Parshat Balak4 min read

God Came to Balaam at Night and That Tells You Everything

God always came to the prophets of the nations at night. Not to Israel's prophets. The Midrash turns a scheduling detail into a theological statement.

The Torah says “God came unto Balaam at night” (Numbers 22:20). The Midrash could have passed over that without comment. Instead it stopped, asked why, and produced a catalog that reframes the entire history of prophecy.

Night, in the reckoning of Midrash Tanchuma, Balak 8, compiled in the fifth century CE, is when God exacts retribution on behalf of Israel. The evidence is overwhelming. God appeared to Laban the Aramean “in a dream at night” (Genesis 31:24) to warn him not to harm Jacob. God appeared to Abimelech “in a dream at night” (Genesis 20:3) to tell him that taking Sarah was a capital offense. Abraham deployed his forces against the four kings “at night” (Genesis 14:15). The plague on Egypt fell “in the middle of the night” (Exodus 12:29). Every major divine intervention against those who threatened Israel happened after dark. Night was the hour of reckoning.

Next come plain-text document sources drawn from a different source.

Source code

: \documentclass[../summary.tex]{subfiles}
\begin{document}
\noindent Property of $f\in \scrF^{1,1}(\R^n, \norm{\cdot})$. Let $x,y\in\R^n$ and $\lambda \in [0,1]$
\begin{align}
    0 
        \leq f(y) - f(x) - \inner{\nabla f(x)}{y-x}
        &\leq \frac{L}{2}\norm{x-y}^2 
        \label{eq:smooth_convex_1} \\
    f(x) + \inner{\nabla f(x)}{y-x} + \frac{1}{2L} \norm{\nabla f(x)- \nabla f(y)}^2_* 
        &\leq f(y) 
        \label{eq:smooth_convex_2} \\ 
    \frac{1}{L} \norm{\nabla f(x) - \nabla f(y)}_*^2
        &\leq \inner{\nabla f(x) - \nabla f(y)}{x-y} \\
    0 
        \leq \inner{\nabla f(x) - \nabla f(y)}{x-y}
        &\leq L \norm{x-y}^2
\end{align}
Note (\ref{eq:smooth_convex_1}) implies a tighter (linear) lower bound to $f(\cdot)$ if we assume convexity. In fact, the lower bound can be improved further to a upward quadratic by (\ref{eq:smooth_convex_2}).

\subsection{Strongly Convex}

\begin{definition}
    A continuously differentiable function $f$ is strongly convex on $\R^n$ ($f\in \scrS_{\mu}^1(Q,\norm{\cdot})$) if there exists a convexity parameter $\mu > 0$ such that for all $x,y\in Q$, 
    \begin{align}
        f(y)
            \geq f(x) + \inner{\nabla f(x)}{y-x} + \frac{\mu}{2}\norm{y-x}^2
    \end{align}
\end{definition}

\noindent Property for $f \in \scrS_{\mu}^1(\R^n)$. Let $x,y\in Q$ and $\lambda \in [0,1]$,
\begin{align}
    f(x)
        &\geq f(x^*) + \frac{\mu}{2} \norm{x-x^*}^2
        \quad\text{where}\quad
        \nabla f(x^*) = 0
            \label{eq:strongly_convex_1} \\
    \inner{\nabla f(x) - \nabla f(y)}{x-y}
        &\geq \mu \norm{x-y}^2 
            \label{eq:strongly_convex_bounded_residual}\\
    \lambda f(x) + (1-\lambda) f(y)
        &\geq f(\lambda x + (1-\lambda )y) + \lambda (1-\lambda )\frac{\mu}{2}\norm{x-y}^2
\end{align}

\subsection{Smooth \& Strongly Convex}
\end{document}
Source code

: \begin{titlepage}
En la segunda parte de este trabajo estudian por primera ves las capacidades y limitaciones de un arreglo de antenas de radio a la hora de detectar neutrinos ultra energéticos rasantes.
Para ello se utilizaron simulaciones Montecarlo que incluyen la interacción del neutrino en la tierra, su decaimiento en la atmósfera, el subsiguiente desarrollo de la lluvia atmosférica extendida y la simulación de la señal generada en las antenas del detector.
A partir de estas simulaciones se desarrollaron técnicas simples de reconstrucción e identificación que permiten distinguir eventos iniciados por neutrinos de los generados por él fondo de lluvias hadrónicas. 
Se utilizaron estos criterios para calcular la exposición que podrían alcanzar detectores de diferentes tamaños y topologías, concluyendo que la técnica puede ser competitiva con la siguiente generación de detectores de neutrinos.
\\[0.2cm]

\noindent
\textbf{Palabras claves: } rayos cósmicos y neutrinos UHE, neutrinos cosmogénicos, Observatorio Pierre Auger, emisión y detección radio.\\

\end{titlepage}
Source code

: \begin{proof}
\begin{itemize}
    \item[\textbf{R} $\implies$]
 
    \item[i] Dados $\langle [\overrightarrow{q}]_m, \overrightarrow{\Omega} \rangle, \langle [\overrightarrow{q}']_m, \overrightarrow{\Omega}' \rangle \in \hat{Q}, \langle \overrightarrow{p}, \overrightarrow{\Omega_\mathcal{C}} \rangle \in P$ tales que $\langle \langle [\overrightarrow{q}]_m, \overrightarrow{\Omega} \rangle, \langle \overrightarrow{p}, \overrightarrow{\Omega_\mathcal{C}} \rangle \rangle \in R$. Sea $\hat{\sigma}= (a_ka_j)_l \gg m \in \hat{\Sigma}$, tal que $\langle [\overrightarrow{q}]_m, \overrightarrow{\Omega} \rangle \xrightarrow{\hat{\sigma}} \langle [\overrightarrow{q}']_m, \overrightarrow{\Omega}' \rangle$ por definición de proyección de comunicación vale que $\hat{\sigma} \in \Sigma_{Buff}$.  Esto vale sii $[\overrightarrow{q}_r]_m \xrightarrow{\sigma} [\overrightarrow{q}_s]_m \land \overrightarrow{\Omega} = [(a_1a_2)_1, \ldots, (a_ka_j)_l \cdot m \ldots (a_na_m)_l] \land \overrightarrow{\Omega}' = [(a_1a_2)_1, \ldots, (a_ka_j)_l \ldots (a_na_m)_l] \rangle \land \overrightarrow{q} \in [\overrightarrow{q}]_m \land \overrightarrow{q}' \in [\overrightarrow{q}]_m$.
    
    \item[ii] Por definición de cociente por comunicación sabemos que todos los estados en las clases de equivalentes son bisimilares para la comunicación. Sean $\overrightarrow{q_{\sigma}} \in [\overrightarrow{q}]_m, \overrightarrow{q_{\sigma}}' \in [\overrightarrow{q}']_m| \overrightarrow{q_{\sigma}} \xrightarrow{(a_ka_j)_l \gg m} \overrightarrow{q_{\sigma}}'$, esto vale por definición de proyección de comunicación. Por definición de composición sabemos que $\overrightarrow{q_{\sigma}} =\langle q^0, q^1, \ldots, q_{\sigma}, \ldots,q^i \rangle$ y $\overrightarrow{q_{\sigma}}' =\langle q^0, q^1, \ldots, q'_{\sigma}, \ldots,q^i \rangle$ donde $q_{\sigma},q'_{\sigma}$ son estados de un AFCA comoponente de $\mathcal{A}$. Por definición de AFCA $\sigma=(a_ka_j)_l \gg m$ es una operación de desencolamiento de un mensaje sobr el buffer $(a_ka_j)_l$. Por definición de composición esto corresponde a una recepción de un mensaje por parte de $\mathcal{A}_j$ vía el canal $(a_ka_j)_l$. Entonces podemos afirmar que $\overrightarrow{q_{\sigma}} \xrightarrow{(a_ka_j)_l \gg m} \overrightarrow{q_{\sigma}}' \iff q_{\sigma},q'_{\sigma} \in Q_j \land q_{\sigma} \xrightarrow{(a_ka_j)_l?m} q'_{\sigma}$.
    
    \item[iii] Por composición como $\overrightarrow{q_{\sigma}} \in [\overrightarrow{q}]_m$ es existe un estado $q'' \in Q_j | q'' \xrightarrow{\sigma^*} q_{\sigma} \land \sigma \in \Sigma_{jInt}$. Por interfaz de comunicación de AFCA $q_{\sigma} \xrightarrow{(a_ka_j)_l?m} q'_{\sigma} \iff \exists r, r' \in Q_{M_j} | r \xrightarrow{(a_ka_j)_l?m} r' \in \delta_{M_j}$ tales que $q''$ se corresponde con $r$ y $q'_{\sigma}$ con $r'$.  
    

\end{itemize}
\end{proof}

But there is a second reason, and this one is harder. Balaam was not worthy of receiving the divine spirit except at night. The Tanchuma makes this stark claim without apology: God speaks at night with all the prophets of the nations. Not with Israel’s prophets. With the nations’. The verse from Job supports it: “In opinions from night visions” (Job 4:13). This was the modality available to non-Israelite prophets, including the man called Eliphaz in that same book.

Balaam’s access to God was real. But it operated on the night schedule. Moses spoke with God “face to face, as a man speaks to his neighbor” (Exodus 33:11), in full daylight, at any hour. That is the contrast the Tanchuma is drawing. Not that Balaam was a fraud, but that the channel he used was narrower and darker and bounded by times that were not entirely his to choose.

From God’s words at night comes the famous principle: in the way that a man wants to go, in that way he is led. The first time God had spoken to Balaam, the message was clear: do not go with them. Balaam pushed back. He became defiant. He lobbied Balak’s messengers. He pushed until God said, essentially: you want to go so badly, then go. And when God’s anger was kindled because Balaam was going, the Tanchuma is precise: God had not changed His mind about whether the journey was a good idea. He simply “does not desire the death of the wicked.” He waited for Balaam to decide for himself. Then the angel took a position on the road.

The angel who blocked Balaam’s path was, the Tanchuma notes, ordinarily an angel of mercy. He did not enjoy this assignment. He told Balaam: “You have caused me to practice a craft that is not my own” (Numbers 22:32). Blocking a man from reaching his own destruction was not what this angel did. He was a mercy angel standing in the road as an adversary, a satan in the literal sense of the Hebrew word. The angel told Balaam: “Skill with the mouth was given to Jacob, and skill with the hands to Esau. All the nations live by the sword. You are trading off your craft and coming against them with theirs. I am coming against you with your craft.”

The night of Balaam’s departure was a night-of-reckoning night. It belonged to the same series as the night the plague hit Egypt, the night God warned Abimelech, the night Jacob’s wagons went dark and Abraham’s forces attacked. Not because God planned it theatrically, but because the pattern was already in place. God had always done this work at night. Balaam, who only heard God at night anyway, was walking into the wrong hour at exactly the wrong time for exactly the wrong reason.

He got up early anyway. Before dawn. Eager. Saddled his own donkey. The night had already spoken. He was not listening.